(Given records begins)

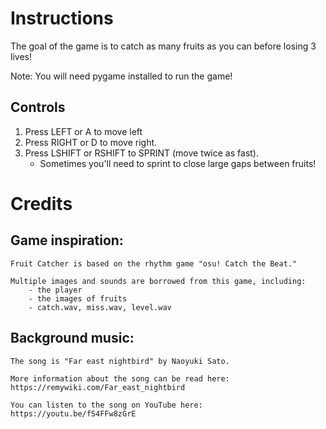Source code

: # Instructions
The goal of the game is to catch as many fruits as you can before
losing 3 lives!

Note: You will need pygame installed to run the game!

## Controls
1. Press LEFT or A to move left
2. Press RIGHT or D to move right.
3. Press LSHIFT or RSHIFT to SPRINT (move twice as fast).
    - Sometimes you'll need to sprint to close large gaps between fruits!

# Credits
## Game inspiration:
    Fruit Catcher is based on the rhythm game "osu! Catch the Beat."

    Multiple images and sounds are borrowed from this game, including:
        - the player
        - the images of fruits
        - catch.wav, miss.wav, level.wav

## Background music:
    The song is "Far east nightbird" by Naoyuki Sato.

    More information about the song can be read here:
    https://remywiki.com/Far_east_nightbird

    You can listen to the song on YouTube here:
    https://youtu.be/fS4FFw8zGrE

(Given records ends)

▶ Problem requirements
Please rewrite the material above with "fruits" changed to "berries" everywhere and nothing else altered. Leave the pictures out of your answer.

▶ Written solution
Source code

: # Instructions
The goal of the game is to catch as many berries as you can before
losing 3 lives!

Note: You will need pygame installed to run the game!

## Controls
1. Press LEFT or A to move left
2. Press RIGHT or D to move right.
3. Press LSHIFT or RSHIFT to SPRINT (move twice as fast).
    - Sometimes you'll need to sprint to close large gaps between berries!

# Credits
## Game inspiration:
    Fruit Catcher is based on the rhythm game "osu! Catch the Beat."

    Multiple images and sounds are borrowed from this game, including:
        - the player
        - the images of berries
        - catch.wav, miss.wav, level.wav

## Background music:
    The song is "Far east nightbird" by Naoyuki Sato.

    More information about the song can be read here:
    https://remywiki.com/Far_east_nightbird

    You can listen to the song on YouTube here:
    https://youtu.be/fS4FFw8zGrE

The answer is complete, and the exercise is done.